White House Counsel Ed Gillespie, in a blistering e-mail to the network, asked "NBC Nightly News" and "The Today Show" to air Bush's compete answer to a question about his Iran policy, instead of what Gillespie called "the deceptively edited version of the president's answer" that ran on the two shows.
The complete answer, Gillespie said, demonstrated that Bush's remarks before the Israeli parliament about Iran didn't differ from previous policy statement and restated the United States position against negotiating with al-Qaida, Hezbollah and Hamas, and not allowing Iran to obtain a nuclear weapon, among other things.
"NBC's selective editing of the president's response is clearly intended to give viewers the impression that he agreed with (the interviewer's) characterization of his remarks when he explicitly challenged it," the e-mail said.
"This deceitful editing to further a media-manufactured storyline is utterly misleading and irresponsible and I hereby request in the interest of fairness and accuracy that the network air the president's responses to both initial questions in full on the two programs that used the excerpts," Gillespie said.
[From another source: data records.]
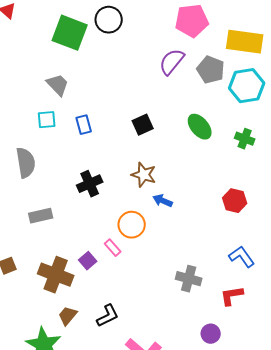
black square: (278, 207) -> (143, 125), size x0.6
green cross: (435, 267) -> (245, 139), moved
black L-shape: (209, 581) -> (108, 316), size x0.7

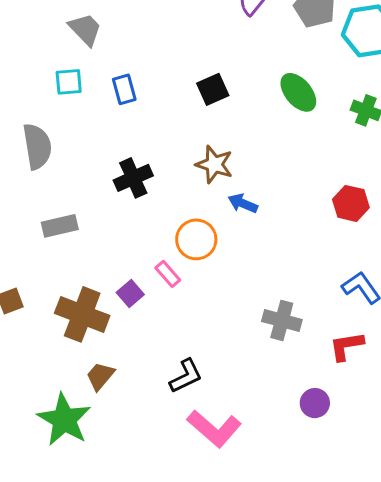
black L-shape: (108, 316) -> (186, 376), moved

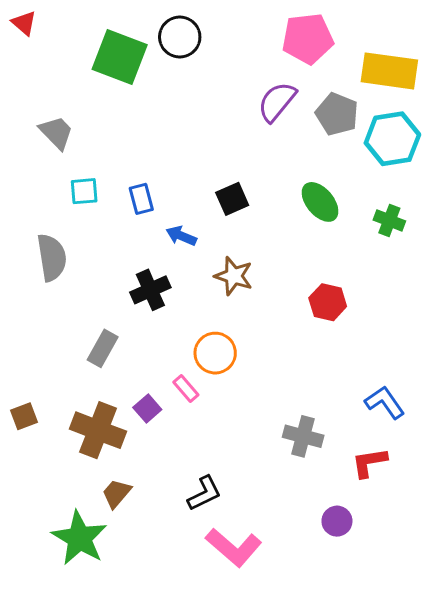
gray trapezoid: (85, 29) -> (56, 133), moved
blue arrow: (243, 203) -> (181, 236), moved
red hexagon: (351, 203) -> (328, 302), moved
gray rectangle: (60, 226) -> (103, 348), moved, turned -48

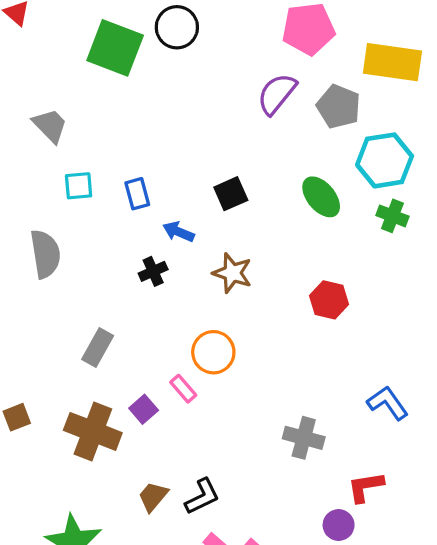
cyan hexagon: (392, 139) -> (385, 160), moved
black cross: (150, 290) -> (153, 271), moved, size x0.7
red L-shape: (369, 463) -> (366, 487), moved
brown trapezoid: (117, 493) -> (153, 496), moved

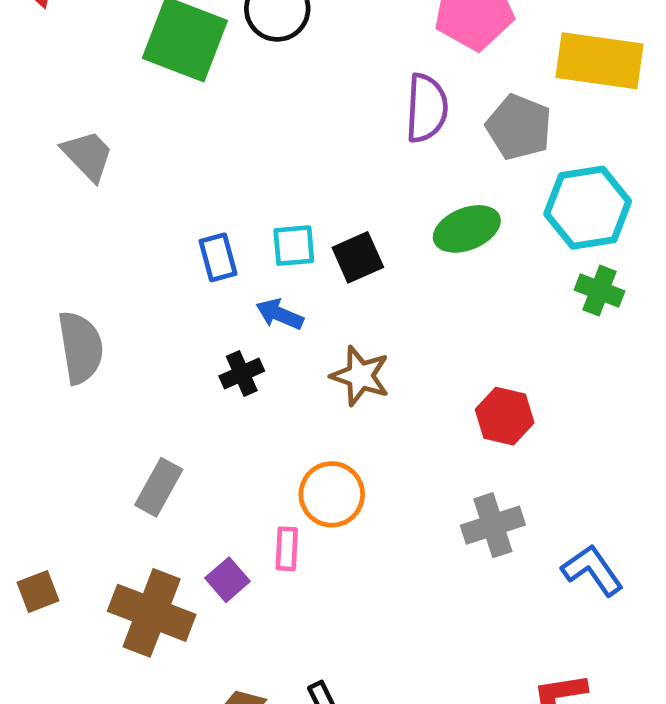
purple semicircle: (277, 94) -> (427, 108), turned 144
cyan square: (79, 186) -> (294, 246), moved
green ellipse: (321, 197) -> (467, 229), moved, turned -72
pink rectangle: (183, 389) -> (287, 549), turned 44
gray cross: (304, 438) -> (493, 525), moved, turned -33

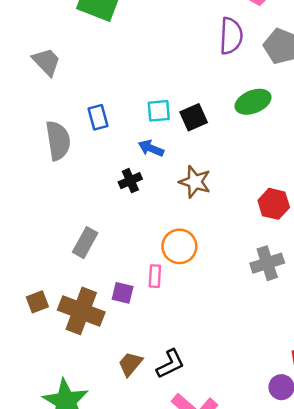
blue rectangle: (218, 257) -> (98, 117), moved
gray semicircle: (81, 347) -> (58, 141), moved
purple square: (227, 580) -> (123, 293), turned -35
brown square: (38, 591) -> (37, 302), moved

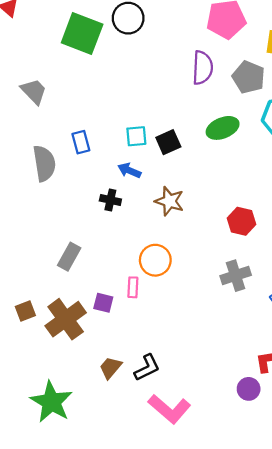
black cross: (130, 181) -> (110, 200), turned 36
brown cross: (81, 311) -> (66, 319), turned 33

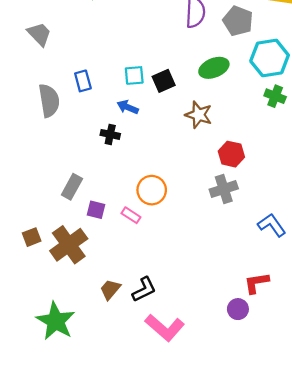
brown star: (169, 201) -> (199, 115), moved
gray cross: (236, 276) -> (224, 189), moved
pink rectangle: (133, 287) -> (131, 215), turned -60
purple square: (103, 303) -> (96, 210), moved

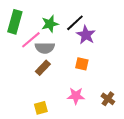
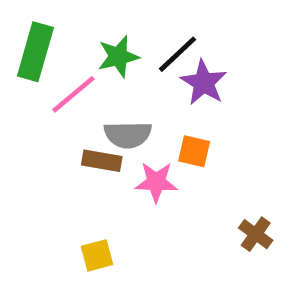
gray semicircle: (45, 48) -> (128, 135), moved
brown rectangle: (43, 68) -> (102, 161), turned 56
pink star: (76, 96) -> (156, 182), moved

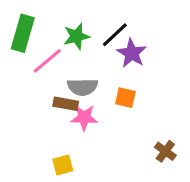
pink star: (156, 182) -> (84, 118), moved

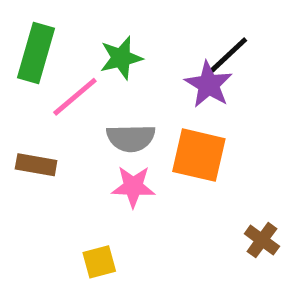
black line: (115, 35) -> (228, 55), moved
orange square: (125, 98) -> (199, 155), size x1.6
brown rectangle: (66, 104) -> (36, 165), moved

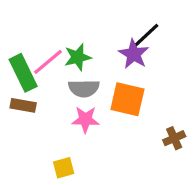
green rectangle: (36, 53) -> (23, 73), moved, turned -42
green star: (121, 58) -> (78, 57), moved
brown cross: (262, 240) -> (174, 138), moved, turned 30

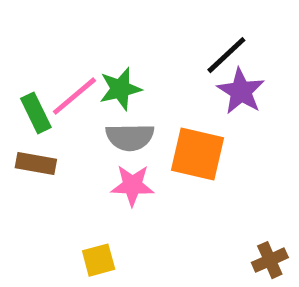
purple star: (134, 54) -> (241, 91), moved
green rectangle: (23, 73) -> (36, 113), size x0.7
brown cross: (174, 138) -> (270, 260), moved

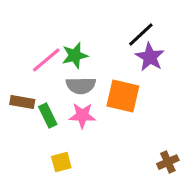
green rectangle: (36, 113) -> (48, 116), moved

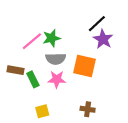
brown cross: (168, 162) -> (88, 109), moved, turned 32

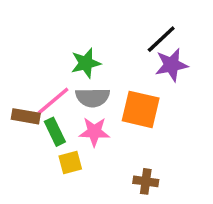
purple star: (103, 39) -> (171, 65), turned 30
pink line: (32, 41) -> (53, 101), moved
yellow square: (42, 111) -> (70, 163), moved

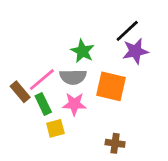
green star: (86, 63) -> (82, 51), moved, turned -30
brown rectangle: (26, 116) -> (20, 92), turned 40

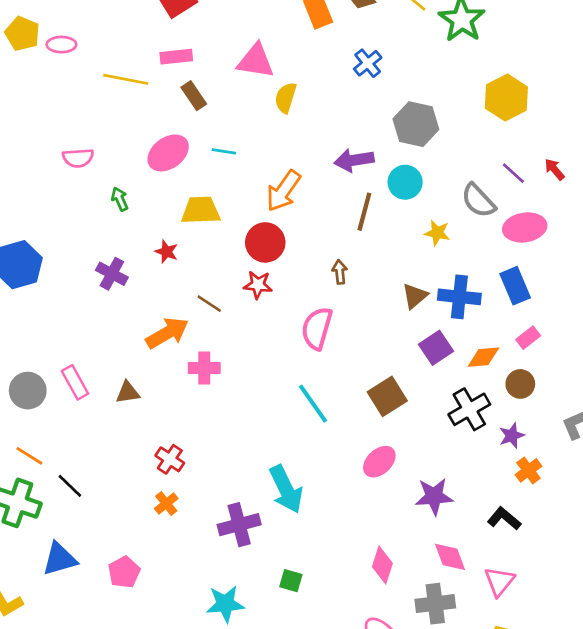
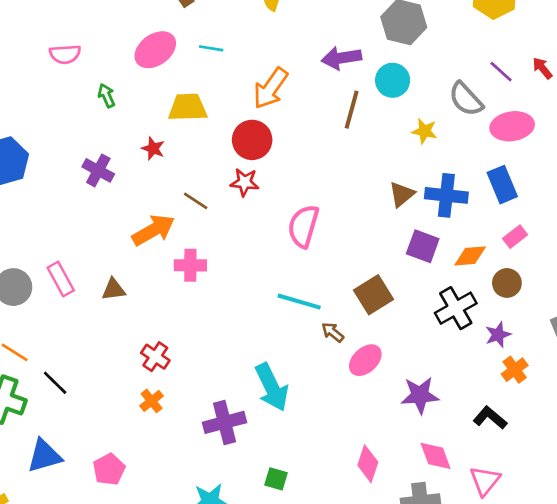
brown arrow: (340, 272) -> (333, 332), moved, turned -45
purple square: (436, 348) -> (423, 246), turned -36
cyan line: (313, 404) -> (299, 302), turned -39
NBC issued a statement Monday pointing out that the Bush interview "has been available, unedited, in its entirety, for the past day" on the network's Web site.
"Our reporting accurately reflects the interview," the statement said. "Just as the White House does not participate in the editorial process at the Washington Post, the Wall Street Journal or USA Today, NBC News, as part of a free press in a free society, makes its own editorial decisions."